The Only Story(47)
‘She’s an alcoholic.’
The woman turns away in distaste. You know exactly what she is thinking. Why give a good hospital bed to a drinker? Furthermore, a female drinker? One thing you have discovered is that male alcoholics are allowed to be amusing, even poignant. Young drinkers of either sex, when out of control, are indulged. But female alcoholics, old enough to know better, old enough to be mothers, even grandmothers – these are the lowest of the low.
The next day she is awake again and refusing to look at you. So you just sit there for a while. You glance at the tray in front of her. This time, her nocturnal ward-rambling has netted only two pairs of other patients’ glasses, plus a tabloid newspaper she would never have in the house.
‘I do think,’ she announces finally, ‘that you will be remembered as one of the greatest criminals in the history of the world.’
You are tempted to agree. Why not?
They do not threaten to section her – that little Hitler is off practising his black arts on other, less disruptive patients. But they tell you that they cannot treat her further, that the rest may have done her some good, that this is not the appropriate place for her and they need to free up the bed. You see their point of view entirely, but ask yourself: Then what is the appropriate place for her? Which stands in for a wider question: What is her place in the world?
As the two of you leave, the woman in the next bed pointedly ignores you both.
It has taken some years for you to realize how much, beneath her laughing irreverence, there lies panic and pandemonium. Which is why she needs you there, fixed and steadfast. You have assumed this role willingly, lovingly. It makes you feel grown-up to be a guarantor. It has meant, of course, that for most of your twenties you were obliged to forgo what others of your generation routinely enjoyed: the mad fucking around, the hippie travelling, the drugs, the going off the rails, even the stonking idleness. You were also obliged to forgo the drinking; but then, you were hardly living with a good advertisement for the stuff. You didn’t hold any of this against her (except perhaps the lack of drinking); nor did you treat it as some unfair burden you were assuming. It was just the given of your relationship. And it has made you age, or mature, if not by the route normally taken.
But as things begin to fray between you, and all your attempts to rescue her fail, you acknowledge something you haven’t exactly been hiding from, just didn’t have time to notice: that the particular dynamic of your relationship is triggering your own version of panic and pandemonium. While you probably strike your friends at law college as affable and sane, if a little withheld, what roils beneath your own surface is a mixture of groundless optimism and searing anxiety. Your inner moods ebb and flow in response to hers: except that her cheerfulness, even when misplaced, strikes you as authentic, your own as conditional. How long will this present little stretch of happiness last, you are continually asking yourself. A month, a week, another twenty minutes? You can’t, of course, tell, because it doesn’t depend on you. And however calming your presence is on her, the trick doesn’t work the other way round.

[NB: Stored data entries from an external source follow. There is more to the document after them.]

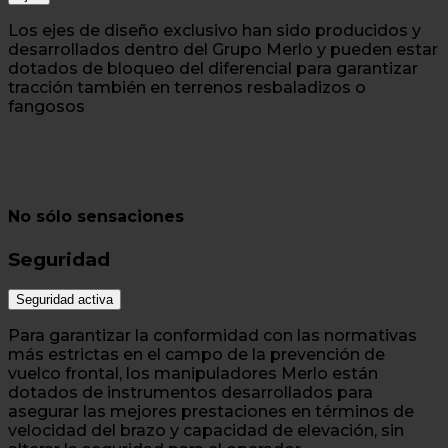
Los ejes de diseño exclusivo han sido producidos y
desarrollados dentro del Grupo Merlo y pueden estar
dotados de bloqueo del diferencial para garantizar
tracción también en terrenos resbaladizos o
fangosos
No sólo sensaciones
Seguridad
Seguridad activa
Para garantizar la conformidad con las normativas
más estrictas en el campo de la prevención de
vuelco frontal, los manipuladores Merlo están
dotados de instrumentos desarrollados para
asegurar las mejores prestaciones en términos de
velocidad del brazo y capacidad de elevación, sin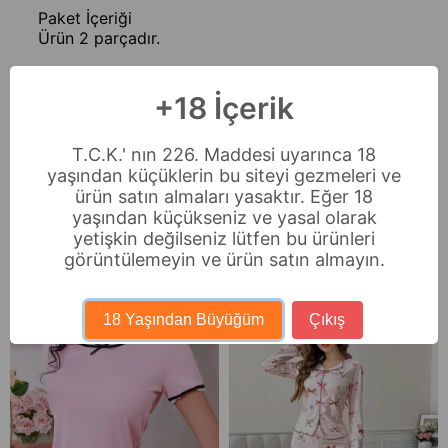
Paket İçeriği
Ürün 2 parçadır.
Stüdyo çekimlerinde renkler ışık farklılığından
dolayı değişiklik gösterebilir.
+18 İçerik
Ödeme Seçenekleri
T.C.K.' nın 226. Maddesi uyarınca 18
yaşından küçüklerin bu siteyi gezmeleri ve
Sıkça Sorulan Sorular
ürün satın almaları yasaktır. Eğer 18
İade & Değişim
yaşından küçükseniz ve yasal olarak
yetişkin değilseniz lütfen bu ürünleri
görüntülemeyin ve ürün satın almayın.
Benzer Ürünler
18 Yaşından Büyüğüm
Çıkış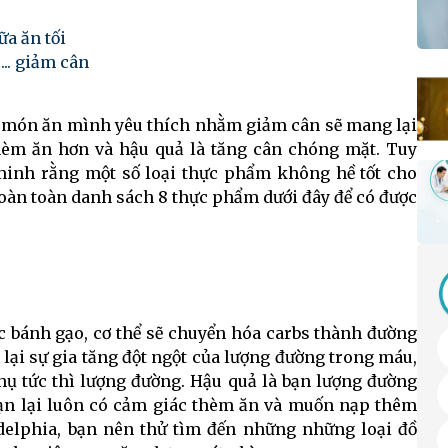
a ăn tối
.. giảm cân
số món ăn mình yêu thích nhằm giảm cân sẽ mang lại
èm ăn hơn và hậu quả là tăng cân chóng mặt. Tuy
minh rằng một số loại thực phẩm không hề tốt cho
 hoàn toàn danh sách 8 thực phẩm dưới đây để có được
c bánh gạo, cơ thể sẽ chuyển hóa carbs thành đường
lại sự gia tăng đột ngột của lượng đường trong máu,
thụ tức thì lượng đường. Hậu quả là bạn lượng đường
bạn lại luôn có cảm giác thèm ăn và muốn nạp thêm
ladelphia, bạn nên thử tìm đến những những loại đồ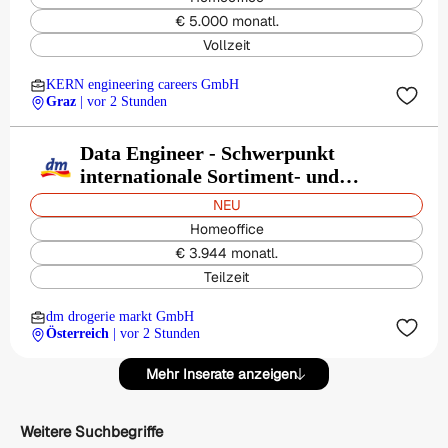
€ 5.000 monatl.
Vollzeit
KERN engineering careers GmbH
Graz
| vor 2 Stunden
Data Engineer - Schwerpunkt
internationale Sortiment- und
Marktanalytik (w/m/x) für 25-38,5
NEU
Stunden
Homeoffice
€ 3.944 monatl.
Teilzeit
dm drogerie markt GmbH
Österreich
| vor 2 Stunden
Mehr Inserate anzeigen
Weitere Suchbegriffe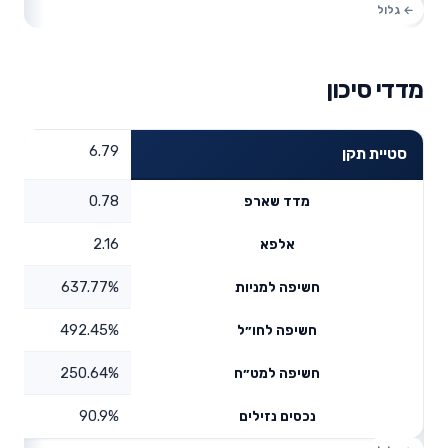
מדדי סיכון
6.79
סטיית תקן
0.78
מדד שארפ
2.16
אלפא
637.77%
חשיפה למניות
492.45%
חשיפה לחו״ל
250.64%
חשיפה למט״ח
90.9%
נכסים נזילים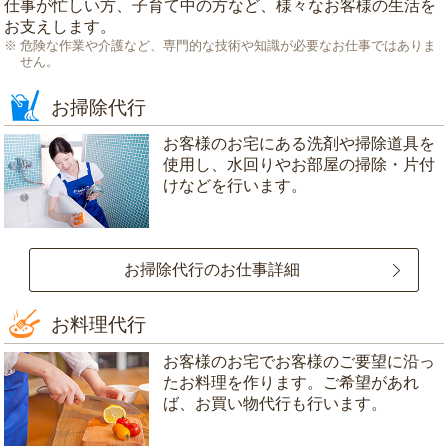
仕事が忙しい方、子育て中の方など、様々なお客様の生活を
お支えします。
危険な作業や介護など、専門的な技術や知識が必要なお仕事ではありま
せん。
お掃除代行
お客様のお宅にある洗剤や掃除道具を
使用し、水回りやお部屋の掃除・片付
けなどを行います。
お掃除代行のお仕事詳細
お料理代行
お客様のお宅でお客様のご要望に沿っ
たお料理を作ります。ご希望があれ
ば、お買い物代行も行います。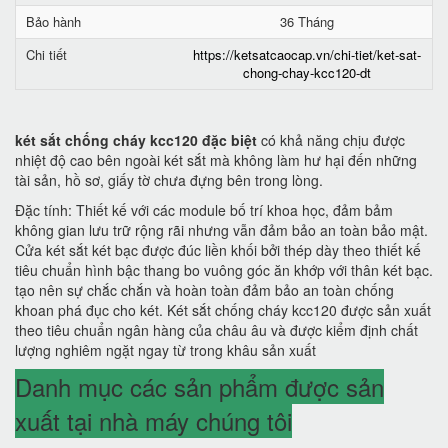
Bảo hành
36 Tháng
Chi tiết
https://ketsatcaocap.vn/chi-tiet/ket-sat-
chong-chay-kcc120-dt
két sắt chống cháy kcc120 đặc biệt
có khả năng chịu được
nhiệt độ cao bên ngoài két sắt mà không làm hư hại đến những
tài sản, hồ sơ, giấy tờ chưa đựng bên trong lòng.
Đặc tính: Thiết kế với các module bố trí khoa học, đảm bảm
không gian lưu trữ rộng rãi nhưng vẫn đảm bảo an toàn bảo mật.
Cửa két sắt két bạc được đúc liền khối bởi thép dày theo thiết kế
tiêu chuẩn hình bậc thang bo vuông góc ăn khớp với thân két bạc.
tạo nên sự chắc chắn và hoàn toàn đảm bảo an toàn chống
khoan phá đục cho két. Két sắt chống cháy kcc120 được sản xuất
theo tiêu chuẩn ngân hàng của châu âu và được kiểm định chất
lượng nghiêm ngặt ngay từ trong khâu sản xuất
Danh mục các sản phẩm được sản
xuất tại nhà máy chúng tôi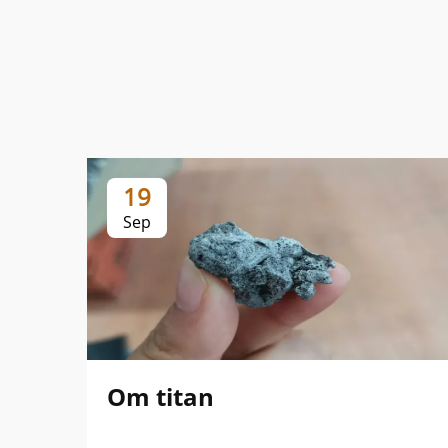
19
Sep
Om titan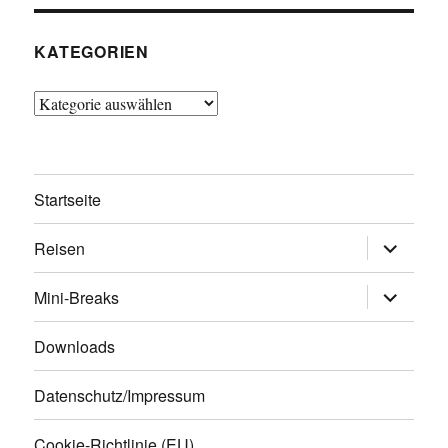
KATEGORIEN
Kategorien
Startseite
Untermen
Reisen
öffnen
Untermen
Mini-Breaks
öffnen
Downloads
Datenschutz/Impressum
Cookie-Richtlinie (EU)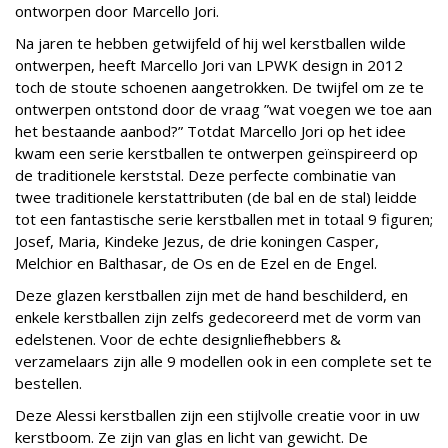
ontworpen door Marcello Jori.
Na jaren te hebben getwijfeld of hij wel kerstballen wilde
ontwerpen, heeft Marcello Jori van LPWK design in 2012
toch de stoute schoenen aangetrokken. De twijfel om ze te
ontwerpen ontstond door de vraag ”wat voegen we toe aan
het bestaande aanbod?” Totdat Marcello Jori op het idee
kwam een serie kerstballen te ontwerpen geïnspireerd op
de traditionele kerststal. Deze perfecte combinatie van
twee traditionele kerstattributen (de bal en de stal) leidde
tot een fantastische serie kerstballen met in totaal 9 figuren;
Josef, Maria, Kindeke Jezus, de drie koningen Casper,
Melchior en Balthasar, de Os en de Ezel en de Engel.
Deze glazen kerstballen zijn met de hand beschilderd, en
enkele kerstballen zijn zelfs gedecoreerd met de vorm van
edelstenen. Voor de echte designliefhebbers &
verzamelaars zijn alle 9 modellen ook in een complete set te
bestellen.
Deze Alessi kerstballen zijn een stijlvolle creatie voor in uw
kerstboom. Ze zijn van glas en licht van gewicht. De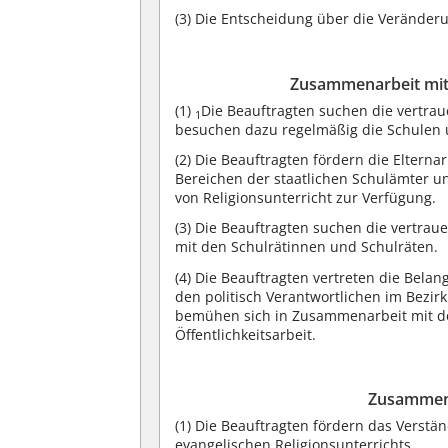
(3)
Die Entscheidung über die Veränderu
Zusammenarbeit mit 
(1)
Die Beauftragten suchen die vertra
1
besuchen dazu regelmäßig die Schulen u
(2)
Die Beauftragten fördern die Elterna
Bereichen der staatlichen Schulämter u
von Religionsunterricht zur Verfügung.
(3)
Die Beauftragten suchen die vertrau
mit den Schulrätinnen und Schulräten.
(4)
Die Beauftragten vertreten die Belan
den politisch Verantwortlichen im Bezir
bemühen sich in Zusammenarbeit mit d
Öffentlichkeitsarbeit.
Zusammena
(1)
Die Beauftragten fördern das Verstän
evangelischen Religionsunterrichts.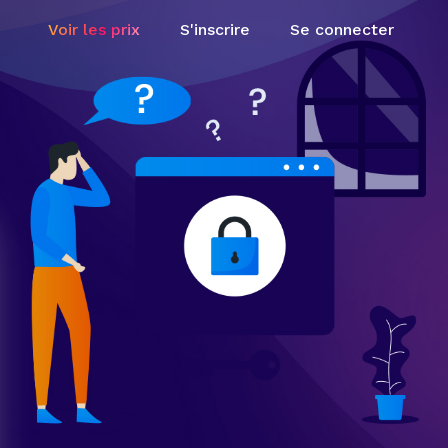
Voir les prix
S'inscrire
Se connecter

You never think of her as a child, not even in her most selfish delinquencies. But when you watch an anxious parent tracking its offspring – the alarm at each bandy-legged footstep, the fear of each ‘trippy’ moment, the wider fear of the child simply wandering off and getting lost – you know that you have been there yourself. Not to mention the child’s sudden switches of mood, from blissful exaltation and absolute trust to rage and tears and a sense of abandonment. This too is familiar. Except that this wild, shifting weather of the soul is now passing through the brain and body of a mature woman.
It is this, finally, which breaks you, and tells you to move out. Not far, just a dozen streets, into a cheap one-room flat. She urges you to go, for reasons good and bad: because she senses that she must let you go a little if she is to keep you; and because she wants you out of the house so that she can drink whenever the mood takes her. But in fact, little changes: you are still living just as closely. She doesn’t want you to remove a single book from your study, or any knick-knack you have bought together, or any clothes from your wardrobe: such actions will throw her into a fit of grieving. Sometimes you sneak back into the house to remove a book, shuffling others along the shelf to cover the theft; occasionally, you stuff in a couple of cheap paperbacks from Oxfam to disguise the betrayal.
And so you live an oscillating life. You continue to have breakfast with her, and also supper – which you mostly cook; you go on expeditions together; and you get reports from Eric on her drinking. Eric, being merely fond and concerned, rather than in love with her, is a more reliable witness than you ever were yourself. Susan continues to do your laundry, and some of your best shirts come back lovingly scorched. Drunken ironing: that is one of the lesser, but still painful, things life has surprised you with.
Then, almost without your noticing it, what is close to the final stage kicks in. You may still desperately want to save her, but at some level of instinct or pride or self-protection, her devotion to drink now strikes you more sharply, and more personally: as a rejection of you, of your help, of your love. And since few can bear to have their love rejected, resentment builds, then curdles into aggression, and you find yourself saying – not aloud, of course, because you find it hard to be overtly cruel, especially to her – ‘Go on, then, destroy yourself, if that’s what you want.’ And you are shocked to discover yourself thinking this.